Tidak! Saya tidak akan menjelajahi rimba raya. Perjalanan kali ini justru diisi dengan agenda lawatan sejarah dan budaya atas kemegahan leluhur kita pada masa silam. Bersama sekelompok pejalan yang tergabung dalam Cultural Trip to Muarojambi yang digagas oleh Gelar (organisasi usaha yang bergerak dalam bidang pelestarian budaya Indonesia), saya menyusuri kompleks candi yang berada di tepi Batanghari, Jambi.

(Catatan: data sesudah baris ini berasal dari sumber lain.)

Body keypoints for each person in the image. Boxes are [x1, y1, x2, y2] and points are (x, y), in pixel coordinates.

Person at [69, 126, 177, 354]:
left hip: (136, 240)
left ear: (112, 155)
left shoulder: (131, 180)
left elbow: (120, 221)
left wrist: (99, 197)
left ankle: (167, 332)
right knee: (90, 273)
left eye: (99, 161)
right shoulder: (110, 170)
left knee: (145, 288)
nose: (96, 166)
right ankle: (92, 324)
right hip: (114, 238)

Membentang pada kawasan sepanjang 7,5 kilometer dengan lebar 250-400 meter, situs Muarajambi telah terbukti menyimpan tujuh kompleks candi (Astano, Tinggi, Gumpung, Kembarbatu, Kedaton, Gedong I dan Gedong II, serta Kotomahligai). Menurut Junus Satrio Atmadjo, arkeolog senior Indonesia, sejak 1985 tim arkeologi Indonesia telah berhasil memugar seluruh candi itu. Tempat ini unik, seluruh bangunan yang ditemukan berbahan dasar bata atau terakota. Hal ini berbeda dengan candi yang ditemukan di Tanah Jawa, yang terbuat dari batu. Balai Pelestarian Peninggalan Purbakala Jambi telah mencatat sebanyak 83 tinggalan arkeologi, termasuk menapo—gundukan tanah yang berisi struktur bata, pada kawasan itu.

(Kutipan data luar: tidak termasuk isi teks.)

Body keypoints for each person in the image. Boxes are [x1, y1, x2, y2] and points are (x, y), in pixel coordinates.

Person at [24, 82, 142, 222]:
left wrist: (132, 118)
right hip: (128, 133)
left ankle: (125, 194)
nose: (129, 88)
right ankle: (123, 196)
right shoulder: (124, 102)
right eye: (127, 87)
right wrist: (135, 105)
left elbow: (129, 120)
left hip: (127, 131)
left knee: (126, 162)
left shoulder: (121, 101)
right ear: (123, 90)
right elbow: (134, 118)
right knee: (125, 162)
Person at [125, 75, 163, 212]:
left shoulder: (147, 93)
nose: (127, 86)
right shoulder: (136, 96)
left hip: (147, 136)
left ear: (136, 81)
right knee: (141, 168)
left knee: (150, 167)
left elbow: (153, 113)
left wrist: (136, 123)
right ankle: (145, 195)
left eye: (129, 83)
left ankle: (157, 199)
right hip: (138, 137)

Junus, yang pernah menuliskan kisah penemuan kompleks di National Geographic Indonesia pada 2005, mengisahkan betapa beratnya upaya pemugaran situs Muarajambi sekitar 29 tahun silam. Ketika itu, Junus membantu Mundardjito, profesor arkeologi dari Universitas Indonesia, dan tim dari Departemen Pendidikan dan Kebudayaan. Hingga kini, kegiatan penelitian terus dikerjakan oleh para ahli. Di tengah ancaman kehancuran alami dan berbagai aktivitas manusia, situs Muarajambi menunggu pelestarian di masa depan.

Muarajambi adalah salah satu keping teka-teki sejarah peradaban Sumatra pada masa Hindu-Buddha—bahkan bagian dari sejarah kawasan Asia Tenggara. Masyarakat zaman dahulu yang mendiami pesisir Batanghari telah memiliki hubungan dagang dengan dunia internasional. Temuan-temuan artefak yang datang dari berbagai wilayah akan menjelaskan teori ini.

Keramik-keramik asal Cina dalam bentuk mangkuk, pasu, kendi, vas, cepuk, botol, atau guci. Sebagian besar benda itu berasal dari masa Dinasti Sung abad XI-XIII. Temuan berumur lebih tua dari masa Tang abad IX-X juga ada walau tak banyak jumlahnya. Begitu pula keramik Vietnam, Thailand, dan Khmer dari masa yang lebih muda antara abad XIV-XVI. Potongan-potongan botol kaca berwana biru, kuning kecokelatan, atau hijau kekuningan ditemukan di antara pecahan-pecahan keramik. Asalnya diperkirakan dari Persia atau Iran pada masa sekarang.

Junus juga menceritakan tentang makna dari bentuk-bentuk stupa serta arca yang ditemukan pada candi. Benda-benda itu menjelaskan kehidupan religi kerajaan Melayu yang ada pada saat itu. Penemuan benda-benda pemujaan di dasar bangunan induk Candi Gumpung bahkan memberikan informasi yang lebih jelas. Pembongkaran struktur dalam bangunan paling suci ini awal tahun 1980-an menghasilkan penemuan lubang-lubang persegi berisikan benda-benda pemujaan.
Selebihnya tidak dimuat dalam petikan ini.